Start of PROVIDED TEXT

To get back to how Python behaves by default, use the C locale described previously, thus: locale.setlocale(locale.LC_ALL, 'C').
Caveats
Setting the locale affects program behaviour globally, and is not thread safe. If done at all, it should normally be done just once at the beginning of the program. Again quoting from documentation:
It is generally a bad idea to call
setlocale()in some library routine, since as a side effect it affects the entire program. Saving and restoring it is almost as bad: it is expensive and affects other threads that happen to run before the settings have been restored.
If, when coding a module for general use, you need a locale independent version of an operation that is affected by the locale (such as certain formats used with
time.strftime()), you will have to find a way to do it without using the standard library routine. Even better is convincing yourself that using locale settings is okay. Only as a last resort should you document that your module is not compatible with non-Clocale settings.
When the Python code is embedded within a C program, setting the locale can even affect the C code:
Extension modules should never call
setlocale(), except to find out what the current locale is. But since the return value can only be used portably to restore it, that is not very useful (except perhaps to find out whether or not the locale isC).
(N.B: when setlocale is called with a single category argument, or with None - not an empty string - for the locale name, it does not change anything, and simply returns the name of the existing locale.)
So, this is not meant as a tool, in production code, to try out experimentally parsing or formatting data that was meant for different locales. The above examples are only examples to illustrate how the system works. For this purpose, seek a third-party internationalization library.
However, if the data is all formatted according to a specific locale, specifying that locale ahead of time will make it possible to use locale.atoi and locale.atof as drop-in replacements for int and float calls on string input.

End of PROVIDED TEXT
Start of DATA EXCERPTS

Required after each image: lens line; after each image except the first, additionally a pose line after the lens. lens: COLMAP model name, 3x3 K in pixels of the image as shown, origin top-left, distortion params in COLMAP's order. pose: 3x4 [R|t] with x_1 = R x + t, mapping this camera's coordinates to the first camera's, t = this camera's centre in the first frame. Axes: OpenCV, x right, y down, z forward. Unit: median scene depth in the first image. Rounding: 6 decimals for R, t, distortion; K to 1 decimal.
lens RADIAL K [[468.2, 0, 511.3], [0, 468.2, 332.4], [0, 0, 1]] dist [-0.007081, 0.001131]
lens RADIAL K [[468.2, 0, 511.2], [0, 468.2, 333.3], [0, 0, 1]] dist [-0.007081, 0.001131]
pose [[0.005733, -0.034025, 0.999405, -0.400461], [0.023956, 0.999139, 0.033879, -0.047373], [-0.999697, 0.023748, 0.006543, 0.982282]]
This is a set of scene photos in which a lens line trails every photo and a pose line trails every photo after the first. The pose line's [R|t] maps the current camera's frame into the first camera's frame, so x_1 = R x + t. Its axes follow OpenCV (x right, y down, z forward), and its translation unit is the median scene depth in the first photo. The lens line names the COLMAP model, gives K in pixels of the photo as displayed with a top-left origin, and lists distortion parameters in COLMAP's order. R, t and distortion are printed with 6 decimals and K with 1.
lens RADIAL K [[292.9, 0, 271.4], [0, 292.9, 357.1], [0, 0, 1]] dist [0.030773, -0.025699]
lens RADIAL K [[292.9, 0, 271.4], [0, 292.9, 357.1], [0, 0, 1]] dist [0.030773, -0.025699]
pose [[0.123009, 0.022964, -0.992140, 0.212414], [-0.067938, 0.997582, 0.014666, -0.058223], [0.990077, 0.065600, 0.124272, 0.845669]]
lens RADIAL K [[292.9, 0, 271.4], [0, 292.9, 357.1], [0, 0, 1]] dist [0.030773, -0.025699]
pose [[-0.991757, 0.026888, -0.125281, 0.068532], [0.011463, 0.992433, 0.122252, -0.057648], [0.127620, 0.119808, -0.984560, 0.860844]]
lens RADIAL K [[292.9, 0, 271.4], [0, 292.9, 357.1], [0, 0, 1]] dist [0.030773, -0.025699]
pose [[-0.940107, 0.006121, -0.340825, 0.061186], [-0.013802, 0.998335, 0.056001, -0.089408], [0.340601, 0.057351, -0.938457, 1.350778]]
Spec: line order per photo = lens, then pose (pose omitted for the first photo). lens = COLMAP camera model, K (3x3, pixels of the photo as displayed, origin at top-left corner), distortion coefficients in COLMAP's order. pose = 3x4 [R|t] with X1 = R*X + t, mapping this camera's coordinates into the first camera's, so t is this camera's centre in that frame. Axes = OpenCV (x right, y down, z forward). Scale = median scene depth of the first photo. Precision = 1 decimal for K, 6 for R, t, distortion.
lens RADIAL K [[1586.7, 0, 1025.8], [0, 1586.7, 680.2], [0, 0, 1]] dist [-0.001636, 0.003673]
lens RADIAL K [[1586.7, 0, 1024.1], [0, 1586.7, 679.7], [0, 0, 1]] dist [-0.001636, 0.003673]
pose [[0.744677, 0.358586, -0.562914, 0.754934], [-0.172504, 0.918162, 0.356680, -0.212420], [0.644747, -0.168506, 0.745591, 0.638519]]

End of DATA EXCERPTS

▸ YOUR OBJECTIVE: Rewrite the paragraph of the locale text beginning "So, this is not meant as a tool" as a brief list of its main points. None of these lines is needed.

▸ ANSWER TO THIS EXERCISE:
- Setting the locale isn't a production tool for experimentally parsing or formatting data meant for different locales.
- The earlier examples only illustrate how the system works.
- For that purpose, use a third-party internationalization library.